§ Required task: Images are not part of the copy; transcribe all the data exactly.

§ Provided entries:
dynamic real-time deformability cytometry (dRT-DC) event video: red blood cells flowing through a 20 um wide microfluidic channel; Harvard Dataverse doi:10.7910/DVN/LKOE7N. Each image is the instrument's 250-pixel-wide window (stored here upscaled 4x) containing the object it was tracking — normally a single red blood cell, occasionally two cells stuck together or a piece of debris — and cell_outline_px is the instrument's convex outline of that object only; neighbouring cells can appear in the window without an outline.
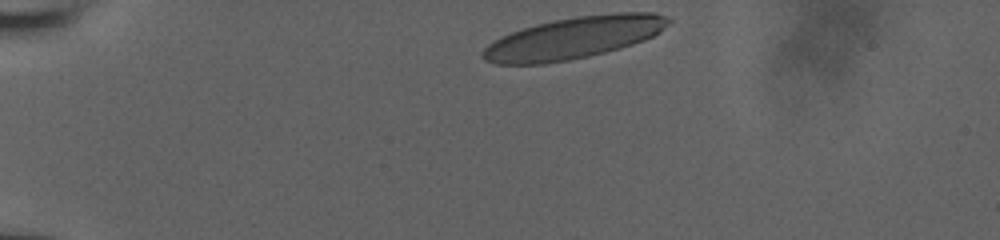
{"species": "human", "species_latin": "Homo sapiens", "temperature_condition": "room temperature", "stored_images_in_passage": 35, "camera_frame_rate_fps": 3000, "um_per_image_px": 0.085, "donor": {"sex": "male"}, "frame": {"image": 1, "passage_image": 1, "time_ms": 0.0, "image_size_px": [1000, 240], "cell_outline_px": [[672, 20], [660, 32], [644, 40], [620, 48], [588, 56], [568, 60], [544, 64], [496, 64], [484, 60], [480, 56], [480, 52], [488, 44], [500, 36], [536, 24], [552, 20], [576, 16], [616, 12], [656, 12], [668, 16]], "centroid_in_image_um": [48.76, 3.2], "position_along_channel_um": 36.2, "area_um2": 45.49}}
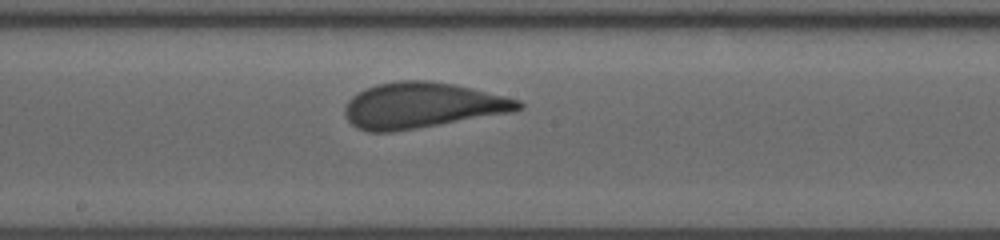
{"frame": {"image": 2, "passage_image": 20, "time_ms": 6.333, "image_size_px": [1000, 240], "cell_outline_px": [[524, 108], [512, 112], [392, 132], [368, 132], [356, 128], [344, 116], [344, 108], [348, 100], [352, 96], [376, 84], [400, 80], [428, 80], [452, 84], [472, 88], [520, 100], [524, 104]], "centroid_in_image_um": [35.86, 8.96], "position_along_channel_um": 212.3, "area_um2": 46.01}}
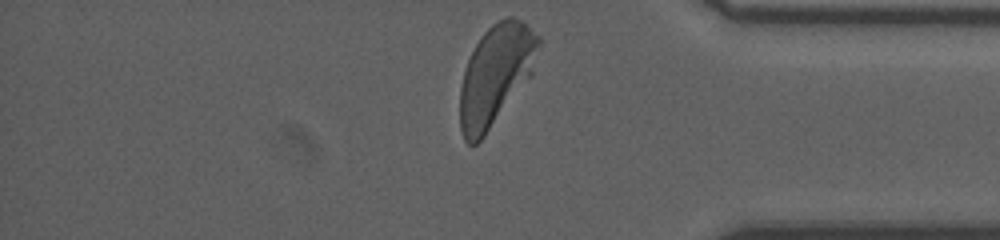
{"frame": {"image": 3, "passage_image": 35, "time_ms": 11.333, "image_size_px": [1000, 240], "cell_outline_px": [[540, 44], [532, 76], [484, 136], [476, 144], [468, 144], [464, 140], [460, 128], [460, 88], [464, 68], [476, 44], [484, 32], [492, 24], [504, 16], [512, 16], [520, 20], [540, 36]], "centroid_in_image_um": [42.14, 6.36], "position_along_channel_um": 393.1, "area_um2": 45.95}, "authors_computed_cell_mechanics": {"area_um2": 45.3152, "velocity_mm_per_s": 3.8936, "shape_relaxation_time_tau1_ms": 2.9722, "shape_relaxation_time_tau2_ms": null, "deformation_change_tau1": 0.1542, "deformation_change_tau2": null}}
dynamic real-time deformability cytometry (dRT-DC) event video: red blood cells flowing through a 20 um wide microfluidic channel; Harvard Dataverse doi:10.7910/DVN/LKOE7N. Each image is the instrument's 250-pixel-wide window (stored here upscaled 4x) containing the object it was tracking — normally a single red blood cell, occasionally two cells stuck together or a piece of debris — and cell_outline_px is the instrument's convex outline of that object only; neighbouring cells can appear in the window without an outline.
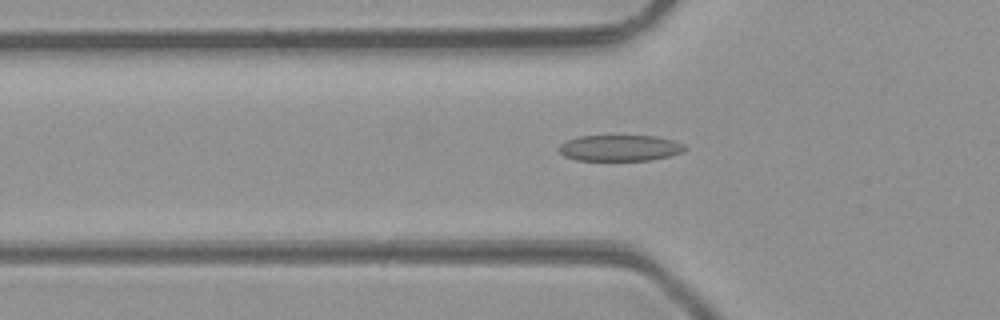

§ Task solution:
dynamic real-time deformability cytometry (dRT-DC) event video: red blood cells flowing through a 20 um wide microfluidic channel; Harvard Dataverse doi:10.7910/DVN/LKOE7N. Each image is the instrument's 250-pixel-wide window (stored here upscaled 4x) containing the object it was tracking — normally a single red blood cell, occasionally two cells stuck together or a piece of debris — and cell_outline_px is the instrument's convex outline of that object only; neighbouring cells can appear in the window without an outline.
{"species": "human", "species_latin": "Homo sapiens", "temperature_condition": "room temperature", "stored_images_in_passage": 35, "camera_frame_rate_fps": 3000, "um_per_image_px": 0.085, "donor": {"sex": "male"}, "frame": {"image": 1, "passage_image": 1, "time_ms": 0.0, "image_size_px": [1000, 240], "cell_outline_px": [[672, 20], [660, 32], [644, 40], [620, 48], [588, 56], [568, 60], [544, 64], [496, 64], [484, 60], [480, 56], [480, 52], [488, 44], [500, 36], [536, 24], [552, 20], [576, 16], [616, 12], [656, 12], [668, 16]], "centroid_in_image_um": [48.76, 3.2], "position_along_channel_um": 36.2, "area_um2": 45.49}}
{"frame": {"image": 2, "passage_image": 20, "time_ms": 6.333, "image_size_px": [1000, 240], "cell_outline_px": [[524, 108], [512, 112], [392, 132], [368, 132], [356, 128], [344, 116], [344, 108], [348, 100], [352, 96], [376, 84], [400, 80], [428, 80], [452, 84], [472, 88], [520, 100], [524, 104]], "centroid_in_image_um": [35.86, 8.96], "position_along_channel_um": 212.3, "area_um2": 46.01}}
{"frame": {"image": 3, "passage_image": 35, "time_ms": 11.333, "image_size_px": [1000, 240], "cell_outline_px": [[540, 44], [532, 76], [484, 136], [476, 144], [468, 144], [464, 140], [460, 128], [460, 88], [464, 68], [476, 44], [484, 32], [492, 24], [504, 16], [512, 16], [520, 20], [540, 36]], "centroid_in_image_um": [42.14, 6.36], "position_along_channel_um": 393.1, "area_um2": 45.95}, "authors_computed_cell_mechanics": {"area_um2": 45.3152, "velocity_mm_per_s": 3.8936, "shape_relaxation_time_tau1_ms": 2.9722, "shape_relaxation_time_tau2_ms": null, "deformation_change_tau1": 0.1542, "deformation_change_tau2": null}}
dynamic real-time deformability cytometry (dRT-DC) event video: red blood cells flowing through a 20 um wide microfluidic channel; Harvard Dataverse doi:10.7910/DVN/LKOE7N. Each image is the instrument's 250-pixel-wide window (stored here upscaled 4x) containing the object it was tracking — normally a single red blood cell, occasionally two cells stuck together or a piece of debris — and cell_outline_px is the instrument's convex outline of that object only; neighbouring cells can appear in the window without an outline.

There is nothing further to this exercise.